Weil wir uns die letzten Tage alle ein bisschen über das ewige Obi-Non-Brot beim Essen beschwert hatten, brachte Laziz uns in die Backstube, damit wir endlich verstehen konnten, wieso die Usbeken
so auf ihr rundes Brot stehen. Wenn es dampfend heiß aus dem Ofer kommt, ist es noch ganz fluffig und weich, da hätten wir vermutlich jeder ein ganzes Rad von essen können.
Aber wir wollten noch einmal richtig schön Plov schlemmen gehen. Außerhalb der Markt-Kuppel gibt es einen Foodcourt, der nach oben hin offen ist und rechts und links offene Küchen hat, wo man sich sein Essen bestellen kann. Entweder gibt es das zum Mitnehmen oder man setzt sich hinter der „Küchenzeile“ hin, wo es überdacht ist, aber extrem verraucht von den vielen Grills und unglaublich laut. Der Begriff „wie in einer Bahnhofshalle“ hat hier eine ganz neue Bedeutung bekommen, denn in so einer lauten Bahnhofshalle war ich wohl noch nie. Und über allem tröten auch noch die blöden Wachteln, die jedes Restaurant, das was auf sich hält, irgendwo im Käfig hängen hat, um täglich frische Wachteleier zu haben. Als wir das zum ersten Mal gehört hatten, dachten wir, irgendwo ging ein Alarm los. Aber nein, die klingen einfach so und sind dabei absolut nervtötend. Die Einheimischen hören das vermutlich schon gar nicht mehr.
Wir fanden den Basar so aufregend, dass wir am Nachmittag nochmal wieder kamen – ganz allein nach einer spannenden Fahrt mit der Metro, wo wir ja weiterhin kein Wort verstanden.
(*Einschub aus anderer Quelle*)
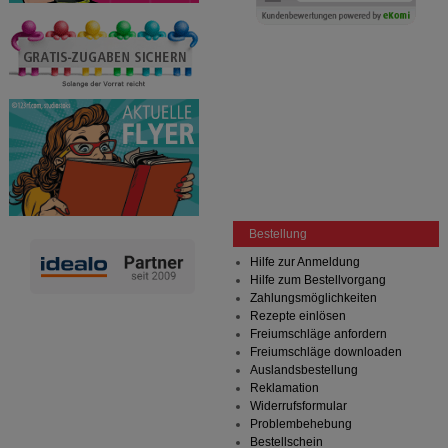
Bestellung
Hilfe zur Anmeldung
Hilfe zum Bestellvorgang
Zahlungsmöglichkeiten
Rezepte einlösen
Freiumschläge anfordern
Freiumschläge downloaden
Auslandsbestellung
Reklamation
Widerrufsformular
Problembehebung
Bestellschein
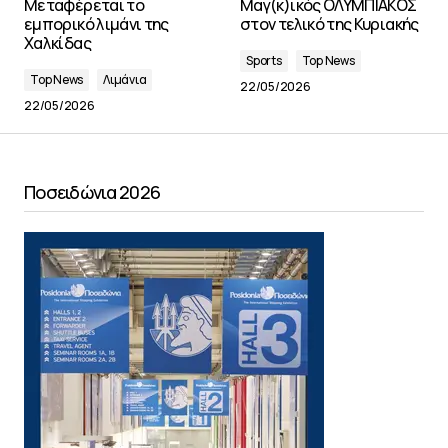
Μεταφέρεται το
Μαγ(κ)ικός ΟΛΥΜΠΙΑΚΟΣ
εμπορικό λιμάνι της
στον τελικό της Κυριακής
Χαλκίδας
Sports
Top News
Top News
Λιμάνια
22/05/2026
22/05/2026
Ποσειδώνια 2026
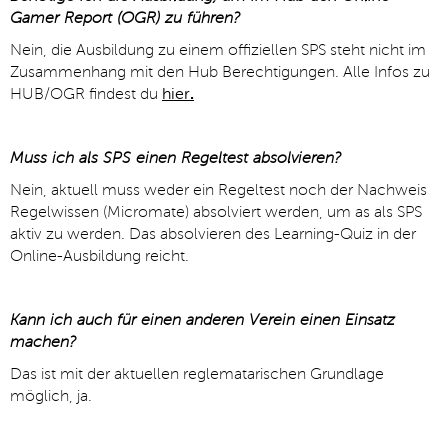
Gamer Report (OGR) zu führen?
Nein, die Ausbildung zu einem offiziellen SPS steht nicht im
Zusammenhang mit den Hub Berechtigungen. Alle Infos zu
HUB/OGR findest du
hier
.
Muss ich als SPS einen Regeltest absolvieren?
Nein, aktuell muss weder ein Regeltest noch der Nachweis
Regelwissen (Micromate) absolviert werden, um as als SPS
aktiv zu werden. Das absolvieren des Learning-Quiz in der
Online-Ausbildung reicht.
Kann ich auch für einen anderen Verein
einen Einsatz
machen?
Das ist mit der aktuellen reglematarischen Grundlage
möglich, ja.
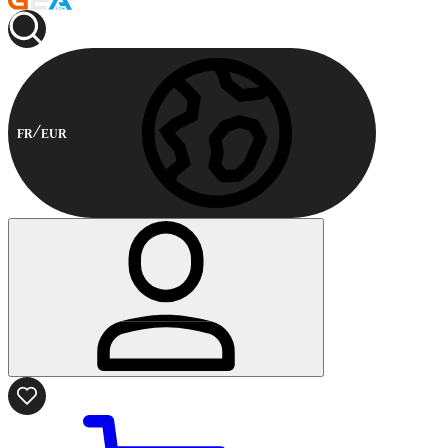
FR
EUR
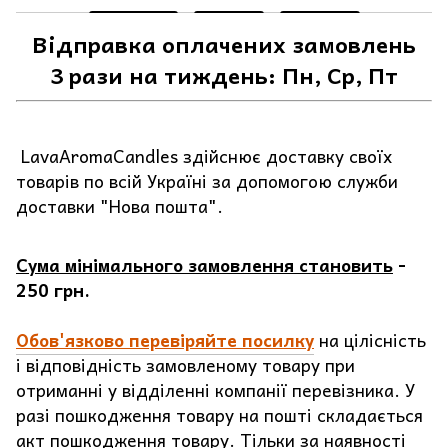
Відправка оплачених замовлень
3 рази на тиждень: Пн, Ср, Пт
LavaAromaCandles здійснює доставку своїх
товарів по всій Україні за допомогою служби
доставки "Нова пошта".
Сума мінімального замовлення становить
-
250 грн.
Обов'язково перевіряйте посилку
на цілісність
і відповідність замовленому товару при
отриманні у відділенні компанії перевізника. У
разі пошкодження товару на пошті складається
акт пошкодження товару. Тільки за наявності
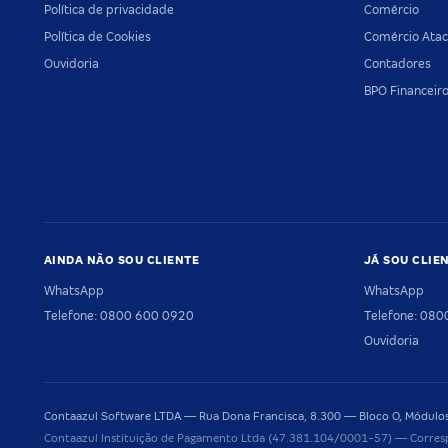
Política de privacidade
Comércio
Política de Cookies
Comércio Atac
Ouvidoria
Contadores
BPO Financeir
AINDA NÃO SOU CLIENTE
JÁ SOU CLIE
WhatsApp
WhatsApp
Telefone: 0800 600 0920
Telefone: 08
Ouvidoria
Contaazul Software LTDA — Rua Dona Francisca, 8.300 — Bloco O, Módulos 
Contaazul Instituição de Pagamento Ltda (47.381.104/0001-57) — Corres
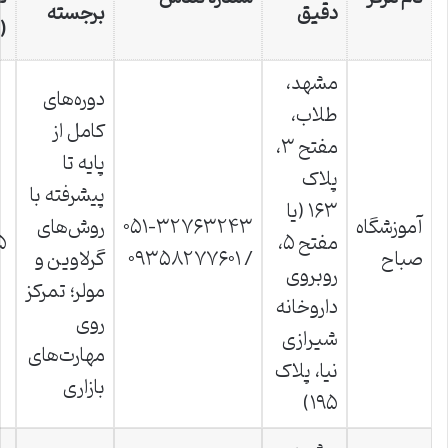
دقیق
برجسته
(از
مشهد،
دوره‌های
طلاب،
کامل از
مفتح ۳،
پایه تا
پلاک
پیشرفته با
۱۶۳ (یا
آموزشگاه
۰۵۱-۳۲۷۶۳۲۴۳
روش‌های
مفتح ۵،
۵
صباح
/ ۰۹۳۵۸۲۷۷۶۰۱
گرلاوین و
روبروی
مولر؛ تمرکز
داروخانه
روی
شیرازی
مهارت‌های
نیا، پلاک
بازاری
۱۹۵)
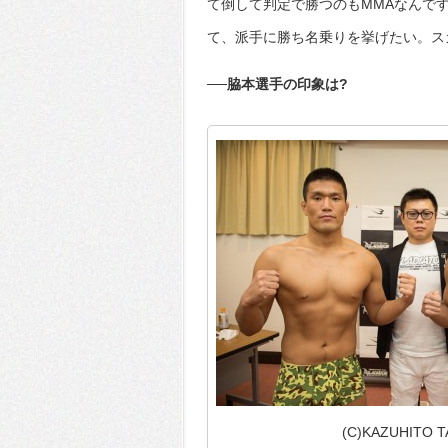
て倒して判定で勝つのもMMAなんで
て、派手に勝ち名乗りを挙げたい。ス
──脇本選手の印象は?
(C)KAZUHITO 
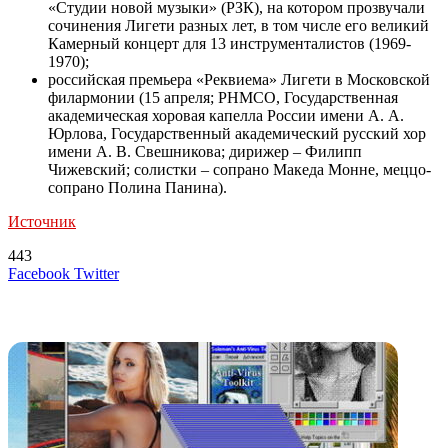
«Студии новой музыки» (РЗК), на котором прозвучали
сочинения Лигети разных лет, в том числе его великий
Камерный концерт для 13 инструменталистов (1969-
1970);
российская премьера «Реквиема» Лигети в Московской
филармонии (15 апреля; РНМСО, Государственная
академическая хоровая капелла России имени А. А.
Юрлова, Государственный академический русский хор
имени А. В. Свешникова; дирижер – Филипп
Чижевский; солистки – сопрано Македа Монне, меццо-
сопрано Полина Панина).
Источник
443
LinkedIn
Tumblr
Reddit
Вконтакте
Одноклассники
Skype
Messenger
Messenger
WhatsApp
Telegram
Viber
Line
Поделиться
Печатать
Facebook
Twitter
через
электронную
Похожие радио
почту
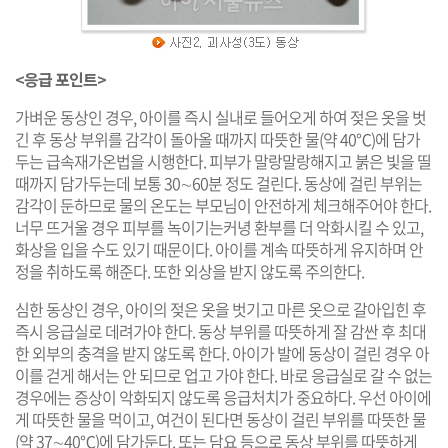
<응급 포인트>
가벼운 동상인 경우, 아이를 즉시 실내로 들어오게 하여 젖은 옷을 벗
긴 후 동상 부위를 감각이 돌아올 때까지 따뜻한 물(약 40℃)에 담가
두는 급속재가온법을 시행한다. 피부가 말랑말랑해지고 붉은 빛을 띨
때까지 담가두는데 보통 30∼60분 정도 걸린다. 동상에 걸린 부위는
감각이 둔하므로 물의 온도는 부모님이 안전하게 체크해주어야 한다.
너무 뜨거울 경우 피부를 녹이기는커녕 환부를 더 악화시킬 수 있고,
화상을 입을 수도 있기 때문이다. 아이를 계속 따뜻하게 유지하며 안
정을 취하도록 해준다. 또한 외상을 받지 않도록 주의한다.
심한 동상인 경우, 아이의 젖은 옷을 벗기고 마른 옷으로 갈아입힌 후
즉시 응급실로 데려가야 한다. 동상 부위를 따뜻하게 잘 감싼 후 최대
한 외부의 충격을 받지 않도록 한다. 아이가 발에 동상이 걸린 경우 아
이를 걷게 해서는 안 되므로 업고 가야 한다. 바로 응급실로 갈 수 없는
경우에는 증상이 악화되지 않도록 응급처치가 중요하다. 우선 아이에
게 따뜻한 물을 먹이고, 여건이 된다면 동상이 걸린 부위를 따뜻한 물
(약 37∼40℃)에 담가둔다. 또는 담요 등으로 동상 부위를 따뜻하게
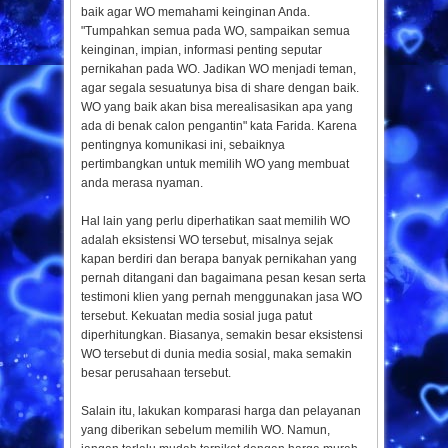
baik agar WO memahami keinginan Anda.
"Tumpahkan semua pada WO, sampaikan semua
keinginan, impian, informasi penting seputar
pernikahan pada WO. Jadikan WO menjadi teman,
agar segala sesuatunya bisa di share dengan baik.
WO yang baik akan bisa merealisasikan apa yang
ada di benak calon pengantin" kata Farida. Karena
pentingnya komunikasi ini, sebaiknya
pertimbangkan untuk memilih WO yang membuat
anda merasa nyaman.
Hal lain yang perlu diperhatikan saat memilih WO
adalah eksistensi WO tersebut, misalnya sejak
kapan berdiri dan berapa banyak pernikahan yang
pernah ditangani dan bagaimana pesan kesan serta
testimoni klien yang pernah menggunakan jasa WO
tersebut. Kekuatan media sosial juga patut
diperhitungkan. Biasanya, semakin besar eksistensi
WO tersebut di dunia media sosial, maka semakin
besar perusahaan tersebut.
Salain itu, lakukan komparasi harga dan pelayanan
yang diberikan sebelum memilih WO. Namun,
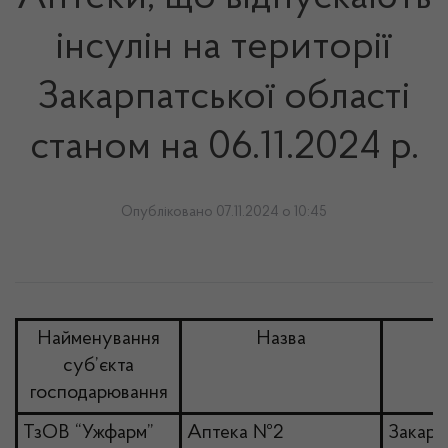
інсулін на території
Закарпатської області
станом на 06.11.2024 р.
Опубліковано 07.11.2024 о 10:45
Найменування
Назва
суб’єкта
господарювання
ТзОВ “Ужфарм”
Аптека №2
Закарп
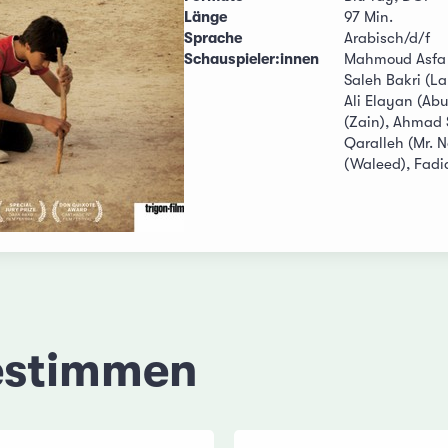
Länge
97 Min.
Sprache
Arabisch/d/f
Schauspieler:innen
Mahmoud Asfa (
Saleh Bakri (La
Ali Elayan (A
(Zain), Ahmad 
Qaralleh (Mr. 
(Waleed), Fadi
estimmen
An den Nuss- und Trockenfrüchten-Ständen hätten wir uns noch Stunden aufhalten können, man kann ganz viel probieren und bekommt meistens einen recht fairen Preis. Und wir hatten ja eh noch ein paar zehntausend So’m auszugeben, denn was soll man denn mit Restgeld zurück in Deutschland. Wir fanden sogar noch hübsche Geschenkverpackungen mit Halva. Was genau das ist, weiß ich auch nicht so genau, aber es ist süß und bunt und besonders – vielleicht ein bisschen wie Turkish Delight oder Lokum in der Türkei, aber weniger klebrig.
Am Abend gab es ein letztes gemeinsames Bauchvollschlagen mit unserer Reisegruppe und Laziz, bevor es mitten in der Nacht zurück nach Deutschland ging. Julia machte sich sofort auf Richtung Heimat, ich blieb eine Nacht in München, um am nächsten Morgen nach Süden aufzubrechen zur Buchmesse in Turin, wo wir dem italienischen Markt unseren Tee ausschenkten. Viel Zeit zum Revuepassieren-Lassen gab es also gar nicht wirklich, aber umso mehr freue ich mich, Wochen später die Fotos zu sehen und an die Reise zurückzudenken. Als Fazit lässt sich ziehen: Gruppenreisen können richtig viel Spaß machen und es ist mit Sicherheit nicht meine letzte gewesen. Vor allem, wo meine Mitreisenden mir soo viel Inspiration für künftige Reisen mit auf den Weg gegeben haben… Indien vielleicht? Oder Japan? Oder Bolivien?